▸ Directive:
Rewrite the lines below, swapping "numfocus-annual-report-2019" for "numfocus-report-2019" everywhere it appears and keeping everything else the same. Include only the text in your answer and leave out the pictures.

▸ Dataset records:
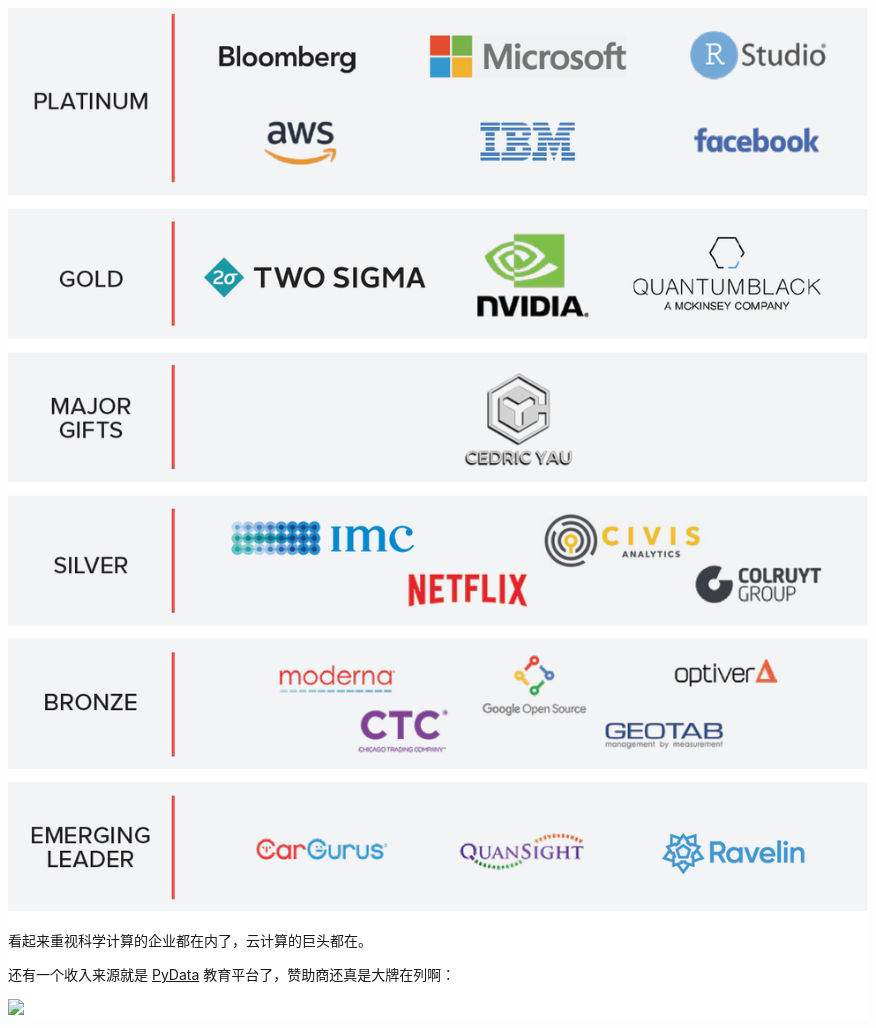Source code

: ![](images/numfocus-annual-report-2019/Corporate-Sponsors.png)

看起来重视科学计算的企业都在内了，云计算的巨头都在。

还有一个收入来源就是 [PyData](https://pydata.org/) 教育平台了，赞助商还真是大牌在列啊：

![](images/numfocus-annual-report-2019/pydata-sponosrs.png)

▸ Result for this exercise:
Source code

: ![](images/numfocus-report-2019/Corporate-Sponsors.png)

看起来重视科学计算的企业都在内了，云计算的巨头都在。

还有一个收入来源就是 [PyData](https://pydata.org/) 教育平台了，赞助商还真是大牌在列啊：

![](images/numfocus-report-2019/pydata-sponosrs.png)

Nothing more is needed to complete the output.